享一はさらに二三歩進むと何かを拾い上げた。
「この懐中時計もそうだ…見ろ、菊の御紋がついてる…所謂、恩賜の品ってやつだろ?…つまりここは旧帝国軍の施設跡…まったく、趣味も縁起も最悪だ…っていうか、また俺のことを試したな?」
享一は半笑いで探るような視線を、源三は口を半開きで驚いたような視線をれいに投げ掛けた。
れいは優しい笑みを浮かべて、パチパチと手を叩いた。
「正解よ。さすがは平成のシャーロック・ホームズってとこね。」
「そんな通り名聞いたことないがな…」
「当たり前じゃない。私がたった今考えたんだもん。」
れいは舌をチラッと覗かせおどけてみせた。それに享一は肩を竦めておどけて返す。
端で見ていた源三は気が合うなぁ、と思ったが口には出さないでおいた。人を見る目には自信があった。
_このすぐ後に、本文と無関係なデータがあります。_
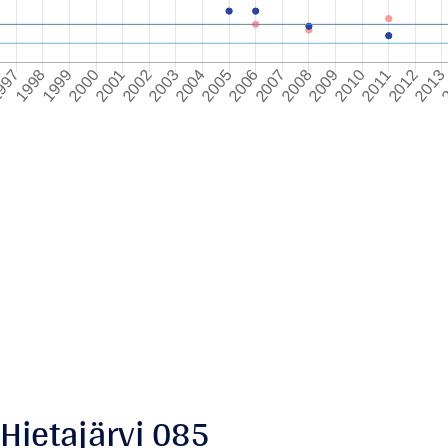
 Hietajärvi 085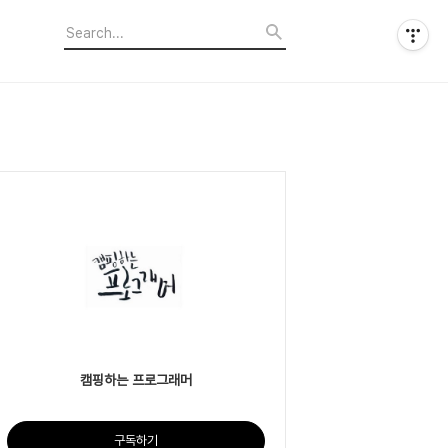
캠핑하는 프로그래머
구독하기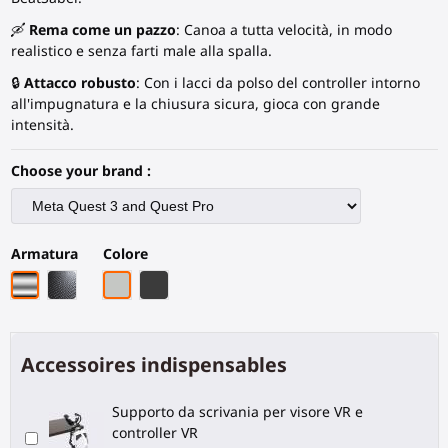
🛶
Rema come un pazzo
: Canoa a tutta velocità, in modo
realistico e senza farti male alla spalla.
🔒
Attacco robusto
: Con i lacci da polso del controller intorno
all'impugnatura e la chiusura sicura, gioca con grande
intensità.
Choose your brand :
Armatura
Colore
Armatura cromata
Fibra di carbonio nera
Grigio PLA
Fibra di Carbonio Nera
Accessoires indispensables
Supporto da scrivania per visore VR e
controller VR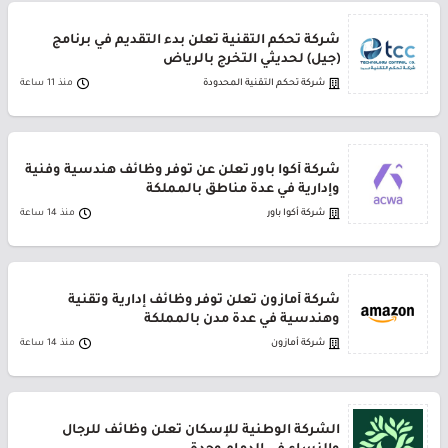
شركة تحكم التقنية تعلن بدء التقديم في برنامج
(جيل) لحديثي التخرج بالرياض
شركة تحكم التقنية المحدودة
منذ 11 ساعة
شركة أكوا باور تعلن عن توفر وظائف هندسية وفنية
وإدارية في عدة مناطق بالمملكة
شركة أكوا باور
منذ 14 ساعة
شركة أمازون تعلن توفر وظائف إدارية وتقنية
وهندسية في عدة مدن بالمملكة
شركة أمازون
منذ 14 ساعة
الشركة الوطنية للإسكان تعلن وظائف للرجال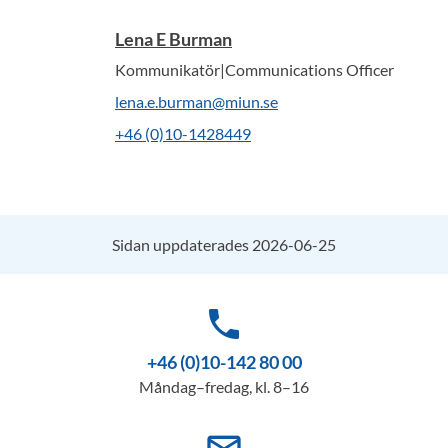
Lena E Burman
Kommunikatör|Communications Officer
lena.e.burman@miun.se
+46 (0)10-1428449
Sidan uppdaterades 2026-06-25
phone
+46 (0)10-142 80 00
Måndag–fredag, kl. 8–16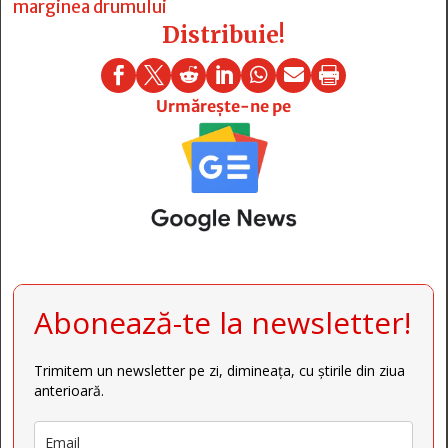
marginea drumului
Distribuie!







Urmărește-ne pe
Abonează-te la newsletter!
Trimitem un newsletter pe zi, dimineața, cu știrile din ziua
anterioară.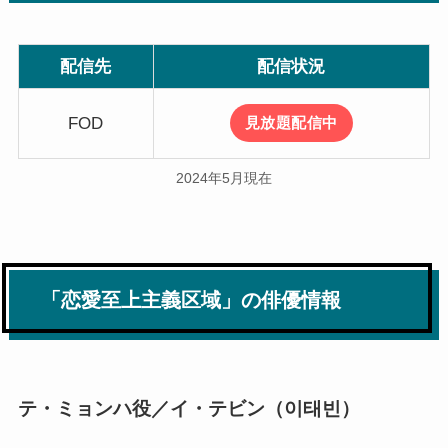
配信先
配信状況
FOD
見放題配信中
2024年5月現在
「恋愛至上主義区域」の俳優情報
テ・ミョンハ役／イ・テビン（이태빈）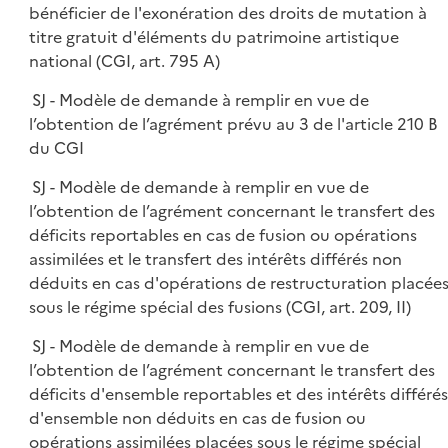
bénéficier de l'exonération des droits de mutation à
titre gratuit d'éléments du patrimoine artistique
national (CGI, art. 795 A)
SJ - Modèle de demande à remplir en vue de
l’obtention de l’agrément prévu au 3 de l'article 210 B
du CGI
SJ - Modèle de demande à remplir en vue de
l’obtention de l’agrément concernant le transfert des
déficits reportables en cas de fusion ou opérations
assimilées et le transfert des intérêts différés non
déduits en cas d'opérations de restructuration placée
sous le régime spécial des fusions (CGI, art. 209, II)
SJ - Modèle de demande à remplir en vue de
l’obtention de l’agrément concernant le transfert des
déficits d'ensemble reportables et des intérêts différés
d'ensemble non déduits en cas de fusion ou
opérations assimilées placées sous le régime spécial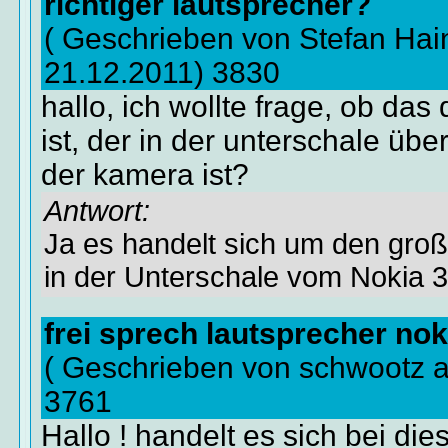
richtiger lautsprecher?
( Geschrieben von Stefan Hai
21.12.2011) 3830
hallo, ich wollte frage, ob das
ist, der in der unterschale üb
der kamera ist?
Antwort:
Ja es handelt sich um den gro
in der Unterschale vom Nokia 
frei sprech lautsprecher nok
( Geschrieben von schwootz 
3761
Hallo ! handelt es sich bei di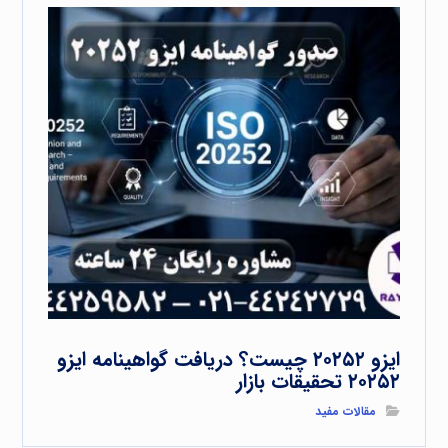
ایزو ۲۰۲۵۲ چیست؟ دریافت گواهینامه ایزو
۲۰۲۵۲ تحقیقات بازار
مقالات مفید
「まぁね、確かに縁起は最悪かもしれないけど、居住性、収納性、隠密性、防衛性…と、どれをとっても最高なのよ。さすがは本土決戦に備えただけのことはあるわね。
ちなみに出入口は裏にもあって、その先にはガンシップ化したUH-1Jがいるわ。TOWとM2くっつけた超強力型よ。」
爛々と目を輝かせるれいを見て、享一はミリオタなのか?と思ったが口には出さないでおいた。世渡りには自信があった。
しばらく歩いていると、賑やかな人の声が聞こえてきた。享一は意とせず力む。汗ばむ手で腰のベレッタのグリップを握った。
「大丈夫よ。あれは味方の声。心配しないで。それより大丈夫じゃないのは君…」
れいは細い人差し指でベレッタを弾いた。
「何か持ってるなら言ってよね、ビックリするじゃない。個人の過去以外秘密は無し。それがここのルールよ。」
れいは無い胸を一生懸命張った。
「わかった…じゃあ、後少々クナイを忍ばせている…」
「クナイって…」
「クナイは万能だ。短剣にも、飛び道具にも、スコップにもなる。この前は火もつけられた!」
初めて声に熱がこった享一を見て、れいは忍者か?と思ったが口には出さないでおいた。バカに思われそうだったからだ。
「ハイハイ、わかりましたぁ。ほら次の部屋よ皆がいるのは。」
そういいながら部屋に入ると、中には数名の男女がいた。誰もかれも高校生ぐらいの幼い顔つきだが、目が異様に据わっている。
異種への拒否反応というよりは、そういう目に"変えられてしまった"そんな印象を享一は受けた。
「ハイ、皆注目…してるよね。うん、えっと…彼が新入りの一ノ瀬享一君。